“Eles? Eles dão-se lindamente! Não têm muita diferença de idades, sabe?” podia ser uma frase dita numa escola que Portugal e a Catedral de Notre-Dame tivessem frequentado, pelos respectivos encarregados de educação. É que aquele país e esta Catedral nasceram quase na mesma altura, com vinte anos de vantagem para Portugal, uma ninharia na história da Europa. Podiam ter andado no mesmo infantário. Não é bonito ver um colega de turma nesta situação.
Fogo, Notre. 850 não é nada uma boa idade para cair, Notre. Tivesses caído mais cedo. É que ninguém quer realmente saber de monumentos recentes. Talvez ninguém gostasse de Notre Dame no início. Quem sabe se a Catedral de Notre Dame não foi considerada um mamarracho no seu tempo? “Já viram, estas modernices? Porcaria de Igreja. Arcos em ogiva e não sei que mais, não gosto nada. Olha-me para estas abóbadas da treta. Depois, é tudo altíssimo. Que é isso de pináculos? Isto é arquitetura de bárbaros.”
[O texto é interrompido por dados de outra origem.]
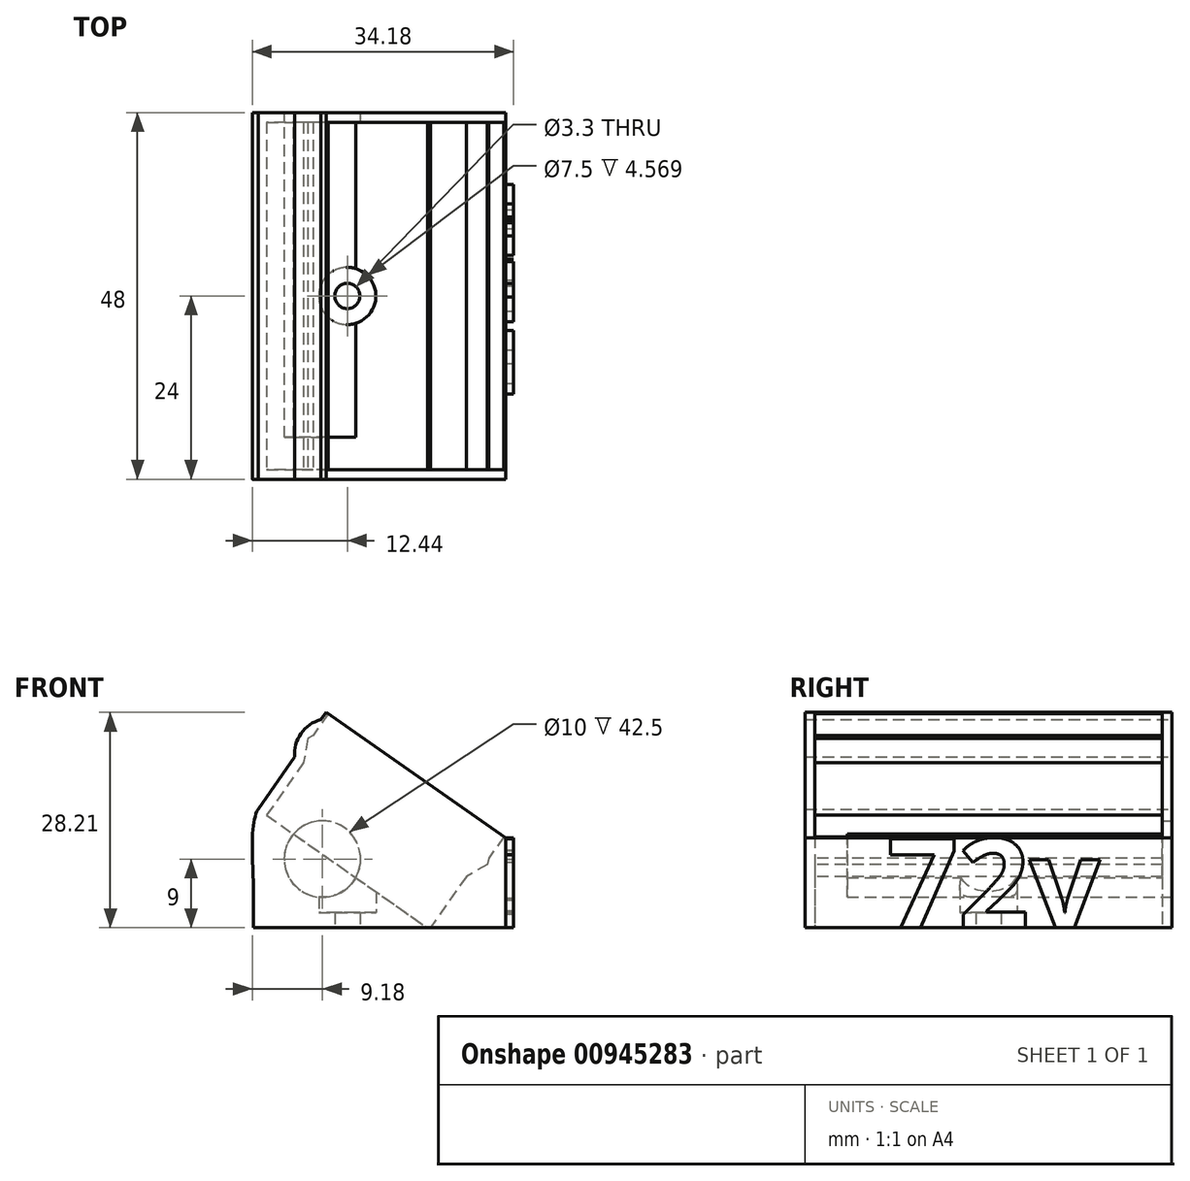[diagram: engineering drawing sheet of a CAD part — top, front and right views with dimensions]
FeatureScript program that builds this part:
annotation { "Feature Type Name" : "Feature", "Feature Type Description" : "" }
export const myFeature = defineFeature(function(context is Context, id is Id, definition is map)
    precondition{}
    {
        {
            var Q0;
            Q0=qCreatedBy(makeId("Front.planeOp"),FACE);
            var sketch = newSketch(context, id + "F0", { "sketchPlane" : qUnion([Q0])});
            skLineSegment(sketch, "E0.bottom", {"start": v(0, 0) * mm, "end": v(-33, 0) * mm});
            skLineSegment(sketch, "E0.top", {"start": v(0, 4) * mm, "end": v(-33, 4) * mm});
            skLineSegment(sketch, "E0.left", {"start": v(0, 0) * mm, "end": v(0, 4) * mm});
            skLineSegment(sketch, "E0.right", {"start": v(-33, 0) * mm, "end": v(-33, 4) * mm});
            skLineSegment(sketch, "E1", {"start": v(-30.88, 15.06) * mm, "end": v(-9.83, 0.32) * mm, "construction": true});
            skLineSegment(sketch, "E2", {"start": v(-9.83, 0.32) * mm, "end": v(-1.23, 12.6) * mm, "construction": true});
            skLineSegment(sketch, "E3", {"start": v(-1.23, 12.6) * mm, "end": v(0, 11.74) * mm, "construction": true});
            skLineSegment(sketch, "E4", {"start": v(-22.28, 27.35) * mm, "end": v(-30.88, 15.06) * mm, "construction": true});
            skLineSegment(sketch, "E5", {"start": v(0, 4) * mm, "end": v(0, 11.74) * mm});
            skLineSegment(sketch, "E6", {"start": v(-32.4, 15.5) * mm, "end": v(-15.96, 4) * mm});
            skLineSegment(sketch, "E7", {"start": v(0, 7.87) * mm, "end": v(13.32, 7.87) * mm});
            skLineSegment(sketch, "E8", {"start": v(13.32, 7.87) * mm, "end": v(13.32, 0) * mm});
            skLineSegment(sketch, "E9", {"start": v(13.32, 0) * mm, "end": v(0, 0) * mm});
            skLineSegment(sketch, "E10", {"start": v(21.82, 30.5) * mm, "end": v(-34.66, 30.5) * mm, "construction": true});
            skLineSegment(sketch, "E11", {"start": v(-22.28, 27.35) * mm, "end": v(-23.5, 28.2) * mm, "construction": true});
            skLineSegment(sketch, "E12", {"start": v(-23.5, 28.2) * mm, "end": v(-21.9, 30.5) * mm, "construction": true});
            skLineSegment(sketch, "E13", {"start": v(-21.9, 30.5) * mm, "end": v(1.6, 14.04) * mm, "construction": true});
            skLineSegment(sketch, "E14", {"start": v(0, 11.74) * mm, "end": v(1.6, 14.04) * mm, "construction": true});
            skLineSegment(sketch, "E15", {"start": v(-29.2, 13.88) * mm, "end": v(-31.73, 10.28) * mm, "construction": true});
            skLineSegment(sketch, "E16", {"start": v(-31.73, 10.28) * mm, "end": v(-14.04, -2.11) * mm, "construction": true});
            skLineSegment(sketch, "E17", {"start": v(-14.04, -2.11) * mm, "end": v(-11.51, 1.5) * mm, "construction": true});
            skLineSegment(sketch, "E18", {"start": v(-22.88, 4.08) * mm, "end": v(-20.36, 7.69) * mm, "construction": true});
            skLineSegment(sketch, "E19", {"start": v(0, 11.74) * mm, "end": v(-23.5, 28.2) * mm});
            skLineSegment(sketch, "E20", {"start": v(-23.5, 28.2) * mm, "end": v(-32.4, 15.5) * mm});
            skLineSegment(sketch, "E21", {"start": v(-1.1, 12.52) * mm, "end": v(-9.87, 0) * mm});
            skLineSegment(sketch, "E22", {"start": v(-22.4, 27.43) * mm, "end": v(-31.3, 14.74) * mm});
            skFitSpline(sketch, "E23", {"points": [v(-32.4, 15.5) * mm, v(-33, 4) * mm], "startDerivative": vector(-3.84, -5.87) * mm, "endDerivative": vector(0, -11.95) * mm});
            skLineSegment(sketch, "E24", {"start": v(-15.96, 4) * mm, "end": v(-10.25, 0) * mm});
            skLineSegment(sketch, "E25", {"start": v(-23.03, 26.54) * mm, "end": v(-25.92, 24.77) * mm});
            skLineSegment(sketch, "E26", {"start": v(-25.92, 24.77) * mm, "end": v(-26.47, 21.62) * mm});
            skLineSegment(sketch, "E27.MirrorCS", {"start": v(-1.73, 11.62) * mm, "end": v(-2.4, 8.3) * mm});
            skLineSegment(sketch, "E28.MirrorCS", {"start": v(-2.4, 8.3) * mm, "end": v(-5.17, 6.7) * mm});
            skArc(sketch, "E29", {"start": v(-24.18, 27.25) * mm, "mid": v(-26.8, 25.44) * mm, "end": v(-27.6, 22.35) * mm});
            skLineSegment(sketch, "E30", {"start": v(-23.25, 28.02) * mm, "end": v(-25.23, 25.19) * mm});
            skLineSegment(sketch, "E31.MirrorCS", {"start": v(-0.26, 11.93) * mm, "end": v(-2.25, 9.1) * mm});
            skSolve(sketch);
        }
        {
            var Q0;
            {var subQ0=sQuery(id+"F0.wireOp",EDGE,"E29");Q0=makeQuery(id+"F0.imprint","IMPRINT",FACE,{"disambiguationData":[TD([[makeQuery(id+"F0.imprint","IMPRINT",EDGE,{"derivedFrom":subQ0}),1.0]])]});}
            var Q1;
            {var subQ0=sQuery(id+"F0.wireOp",EDGE,"E23");Q1=makeQuery(id+"F0.imprint","IMPRINT",FACE,{"disambiguationData":[TD([[makeQuery(id+"F0.imprint","IMPRINT",EDGE,{"derivedFrom":subQ0}),1.0]])]});}
            var Q2;
            {var subQ0=sQuery(id+"F0.wireOp",EDGE,"E0.right");Q2=makeQuery(id+"F0.imprint","IMPRINT",FACE,{"disambiguationData":[TD([[makeQuery(id+"F0.imprint","IMPRINT",EDGE,{"derivedFrom":subQ0}),-1.0]])]});}
            var Q3;
            {var subQ0=sQuery(id+"F0.wireOp",EDGE,"E0.left");Q3=makeQuery(id+"F0.imprint","IMPRINT",FACE,{"disambiguationData":[TD([[makeQuery(id+"F0.imprint","IMPRINT",EDGE,{"derivedFrom":subQ0}),1.0]])]});}
            var Q4;
            {var subQ9=sQuery(id+"F0.wireOp",EDGE,"E27.MirrorCS");Q4=makeQuery(id+"F0.imprint","IMPRINT",FACE,{"disambiguationData":[TD([[makeQuery(id+"F0.imprint","IMPRINT",EDGE,{"derivedFrom":subQ9}),1.0]])]});}
            var Q5;
            {var subQ0=sQuery(id+"F0.wireOp",EDGE,"E21");var subQ1=sQuery(id+"F0.wireOp",EDGE,"E19");var subQ2=makeQuery(id+"F0.imprint","INTERSECT",VERTEX,{"derivedFrom":[subQ1,subQ0]});Q5=makeQuery(id+"F0.imprint","IMPRINT",FACE,{"disambiguationData":[TD([[makeQuery(id+"F0.imprint","IMPRINT",EDGE,{"disambiguationData":[TD([[subQ2,-1.0]])],"derivedFrom":subQ1}),1.0]])]});}
            var Q6;
            {var subQ0=sQuery(id+"F0.wireOp",EDGE,"E27.MirrorCS");Q6=makeQuery(id+"F0.imprint","IMPRINT",FACE,{"disambiguationData":[TD([[makeQuery(id+"F0.imprint","IMPRINT",EDGE,{"derivedFrom":subQ0}),-1.0]])]});}
            var Q7;
            {var subQ3=sQuery(id+"F0.wireOp",EDGE,"E24");Q7=makeQuery(id+"F0.imprint","IMPRINT",FACE,{"disambiguationData":[TD([[makeQuery(id+"F0.imprint","IMPRINT",EDGE,{"derivedFrom":subQ3}),1.0]])]});}
            var Q8;
            {var subQ0=sQuery(id+"F0.wireOp",EDGE,"E25");Q8=makeQuery(id+"F0.imprint","IMPRINT",FACE,{"disambiguationData":[TD([[makeQuery(id+"F0.imprint","IMPRINT",EDGE,{"derivedFrom":subQ0}),1.0]])]});}
            var Q9;
            {var subQ4=sQuery(id+"F0.wireOp",EDGE,"E26");Q9=makeQuery(id+"F0.imprint","IMPRINT",FACE,{"disambiguationData":[TD([[makeQuery(id+"F0.imprint","IMPRINT",EDGE,{"derivedFrom":subQ4}),-1.0]])]});}
            var Q10;
            {var subQ6=sQuery(id+"F0.wireOp",EDGE,"E30");Q10=makeQuery(id+"F0.imprint","IMPRINT",FACE,{"disambiguationData":[TD([[makeQuery(id+"F0.imprint","IMPRINT",EDGE,{"derivedFrom":subQ6}),-1.0]])]});}
            var Q11;
            {var subQ3=sQuery(id+"F0.wireOp",EDGE,"E30");Q11=makeQuery(id+"F0.imprint","IMPRINT",FACE,{"disambiguationData":[TD([[makeQuery(id+"F0.imprint","IMPRINT",EDGE,{"derivedFrom":subQ3}),1.0]])]});}
            var Q12;
            {var subQ4=sQuery(id+"F0.wireOp",EDGE,"E28.MirrorCS");Q12=makeQuery(id+"F0.imprint","IMPRINT",FACE,{"disambiguationData":[TD([[makeQuery(id+"F0.imprint","IMPRINT",EDGE,{"derivedFrom":subQ4}),1.0]])]});}
            extrude(context, id + "F1", {"entities" : qUnion([Q0, Q1, Q2, Q3, Q4, Q5, Q6, Q7, Q8, Q9, Q10, Q11, Q12]), "endBound" : BoundingType.SYMMETRIC, "depth" : 48 * mm, "offsetDistance" : 25 * mm});
        }
        {
            var Q0;
            {var subQ0=sQuery(id+"F0.wireOp",EDGE,"E21");var subQ1=sQuery(id+"F0.wireOp",EDGE,"E19");var subQ2=makeQuery(id+"F0.imprint","INTERSECT",VERTEX,{"derivedFrom":[subQ1,subQ0]});Q0=makeQuery(id+"F0.imprint","IMPRINT",FACE,{"disambiguationData":[TD([[makeQuery(id+"F0.imprint","IMPRINT",EDGE,{"disambiguationData":[TD([[subQ2,-1.0]])],"derivedFrom":subQ1}),1.0]])]});}
            var Q1;
            {var subQ0=sQuery(id+"F0.wireOp",EDGE,"E25");Q1=makeQuery(id+"F0.imprint","IMPRINT",FACE,{"disambiguationData":[TD([[makeQuery(id+"F0.imprint","IMPRINT",EDGE,{"derivedFrom":subQ0}),1.0]])]});}
            var Q2;
            {var subQ0=sQuery(id+"F0.wireOp",EDGE,"E27.MirrorCS");Q2=makeQuery(id+"F0.imprint","IMPRINT",FACE,{"disambiguationData":[TD([[makeQuery(id+"F0.imprint","IMPRINT",EDGE,{"derivedFrom":subQ0}),-1.0]])]});}
            var Q3;
            {var subQ3=sQuery(id+"F0.wireOp",EDGE,"E24");Q3=makeQuery(id+"F0.imprint","IMPRINT",FACE,{"disambiguationData":[TD([[makeQuery(id+"F0.imprint","IMPRINT",EDGE,{"derivedFrom":subQ3}),1.0]])]});}
            var Q4;
            {var subQ3=sQuery(id+"F0.wireOp",EDGE,"E30");Q4=makeQuery(id+"F0.imprint","IMPRINT",FACE,{"disambiguationData":[TD([[makeQuery(id+"F0.imprint","IMPRINT",EDGE,{"derivedFrom":subQ3}),1.0]])]});}
            var Q5;
            {var subQ3=sQuery(id+"F0.wireOp",EDGE,"E31.MirrorCS");Q5=makeQuery(id+"F0.imprint","IMPRINT",FACE,{"disambiguationData":[TD([[makeQuery(id+"F0.imprint","IMPRINT",EDGE,{"derivedFrom":subQ3}),-1.0]])]});}
            extrude(context, id + "F2", {"entities" : qUnion([Q0, Q1, Q2, Q3, Q4, Q5]), "operationType" : NewBodyOperationType.REMOVE, "endBound" : BoundingType.SYMMETRIC, "oppositeDirection" : true, "depth" : 45.5 * mm, "offsetDistance" : 25 * mm});
        }
        {
            var Q0;
            Q0=makeQuery(id+"F1.opExtrude","CAP_FACE",FACE,{"disambiguationData":[OSD([sQuery(id+"F0.wireOp",EDGE,"E0.bottom"),sQuery(id+"F0.wireOp",EDGE,"E0.left"),sQuery(id+"F0.wireOp",EDGE,"E0.right"),sQuery(id+"F0.wireOp",EDGE,"E5"),sQuery(id+"F0.wireOp",EDGE,"E19"),sQuery(id+"F0.wireOp",EDGE,"E20"),sQuery(id+"F0.wireOp",EDGE,"E23"),sQuery(id+"F0.wireOp",EDGE,"E29")])],"isStart":true});
            var sketch = newSketch(context, id + "F3", { "sketchPlane" : qUnion([Q0])});
            skCircle(sketch, "E32", {"center": v(24, 9) * mm, "radius": 5 * mm});
            skSolve(sketch);
        }
        {
            var Q0;
            Q0=makeQuery(id+"F3.imprint","IMPRINT",FACE,{"disambiguationData":[TD([[makeQuery(id+"F3.imprint","IMPRINT",EDGE,{"derivedFrom":sQuery(id+"F3.wireOp",EDGE,"E32")}),1.0]])]});
            extrude(context, id + "F4", {"entities" : qUnion([Q0]), "operationType" : NewBodyOperationType.REMOVE, "oppositeDirection" : true, "depth" : 42.5 * mm, "offsetDistance" : 25 * mm});
        }
        {
            var Q0;
            Q0=qCreatedBy(makeId("Top.planeOp"),FACE);
            var sketch = newSketch(context, id + "F5", { "sketchPlane" : qUnion([Q0])});
            skCircle(sketch, "E33", {"center": v(-20.74, 0) * mm, "radius": 1.65 * mm});
            skCircle(sketch, "E34", {"center": v(-20.74, 0) * mm, "radius": 3.75 * mm});
            skSolve(sketch);
        }
        {
            var Q0;
            Q0=makeQuery(id+"F5.imprint","IMPRINT",FACE,{"disambiguationData":[TD([[makeQuery(id+"F5.imprint","IMPRINT",EDGE,{"derivedFrom":sQuery(id+"F5.wireOp",EDGE,"E33")}),1.0]])]});
            var Q1;
            Q1=sQuery(id+"F5.wireOp",EDGE,"E33");
            extrude(context, id + "F6", {"entities" : qUnion([Q0]), "operationType" : NewBodyOperationType.REMOVE, "surfaceEntities" : qUnion([Q1]), "depth" : 25 * mm, "offsetDistance" : 25 * mm});
        }
        {
            var Q0;
            Q0=makeQuery(id+"F5.imprint","IMPRINT",FACE,{"disambiguationData":[TD([[makeQuery(id+"F5.imprint","IMPRINT",EDGE,{"derivedFrom":sQuery(id+"F5.wireOp",EDGE,"E33")}),-1.0]])]});
            extrude(context, id + "F7", {"entities" : qUnion([Q0]), "operationType" : NewBodyOperationType.REMOVE, "depth" : 25 * mm, "offsetDistance" : 25 * mm, "hasSecondDirection" : true, "secondDirectionOppositeDirection" : false, "secondDirectionDepth" : 2 * mm});
        }
        {
            var Q0;
            Q0=makeQuery(id+"F1.opExtrude","SWEPT_FACE",FACE,{"disambiguationData":[OSD([sQuery(id+"F0.wireOp",EDGE,"E0.left"),sQuery(id+"F0.wireOp",EDGE,"E5")])]});
            var sketch = newSketch(context, id + "F8", { "sketchPlane" : qUnion([Q0])});
            skText(sketch, "E35", { "text": "72v", "fontName": "OpenSans-Bold.ttf"});
            const initialGuessF8  = {"E35": [-0.01328, 0, 1, 0, 0.01174]};
            skSetInitialGuess(sketch, initialGuessF8);
            skSolve(sketch);
        }
        {
            var Q0;
            Q0=makeQuery(id+"F8.imprint","IMPRINT",FACE,{"disambiguationData":[TD([[makeQuery(id+"F8.imprint","IMPRINT",EDGE,{"derivedFrom":sQuery(id+"F8.wireOp",EDGE,"E35.sketch_text.stroke-0")}),-1.0]])]});
            var Q1;
            Q1=makeQuery(id+"F8.imprint","IMPRINT",FACE,{"disambiguationData":[TD([[makeQuery(id+"F8.imprint","IMPRINT",EDGE,{"derivedFrom":sQuery(id+"F8.wireOp",EDGE,"E35.sketch_text.stroke-7")}),1.0]])]});
            var Q2;
            Q2=makeQuery(id+"F8.imprint","IMPRINT",FACE,{"disambiguationData":[TD([[makeQuery(id+"F8.imprint","IMPRINT",EDGE,{"derivedFrom":sQuery(id+"F8.wireOp",EDGE,"E35.sketch_text.stroke-31")}),-1.0]])]});
            extrude(context, id + "F9", {"entities" : qUnion([Q0, Q1, Q2]), "operationType" : NewBodyOperationType.ADD, "depth" : 1 * mm, "offsetDistance" : 25 * mm});
        }
    });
Agora, será empático fazer luto por um edifício? Eu julgo que não é surpreendente que sintamos empatia por esta perda dos franceses. Já quando ocorreram os atentados de 2015, sofremos mais com o ataque ao Charlie Hebdo do que com as atrocidades do Boko Haram. É uma questão de proximidade, dizia-se. Os jornais fizeram belas capas com a queda do pináculo de Notre Dame, mas se calhar o furacão Idaí não foi tão imediatamente mediatizado. Porquê? Será que ainda é proximidade? Paris é geograficamente mais perto, mas Moçambique não é emocionalmente mais longínquo.
Possivelmente, é uma questão do que é que faz parte do nosso imaginário, da nossa autoimagem e de algum egoísmo. Custa-nos a destruição daquilo a que gostamos de estar associados. Mas lá está, sabem o que é que é menos empático? Estar a comparar lutos. “O meu luto é maior que o teu”; “Sinto-me mal porque acho que o meu luto podia ser maior”; “O luto dos asiáticos costuma ser mesmo muito pequenino”. A não ser, claro está, que a Humanidade se tenha tornado num balneário de ginásio low-cost, nesse caso começarei a andar de luto ao léu.
Se procurarmos relativizar tudo, isto de chorar a destruição de património também é um privilégio ocidental. Quando o Estado Islâmico varreu o Iraque e a Síria causaram danos na História (neste caso, de propósito), destruindo dois monumentos na cidade de Palmira. Mas depois também tinham aquela mania de fazer vlogs de decapitação e a malta não se focou muito nisso.
Aliás, sinto que há pessoas a desejar que o que aconteceu em Paris seja algo mais do que um acidente, para que possam sair da toca, procurando demonizar algum grupo de pessoas e sublinhar o ataque ao símbolo da europa cristã branca bonita e que só dá um beijinho. Esperemos é que não tenha sido um encarregado da obra a fumar um cigarro displicente. Seria uma involuntária, todavia excelente, campanha publicitária para as marcas de tabaco aquecido e ninguém quer a proliferação de tais máquinas, essas sim, do demo.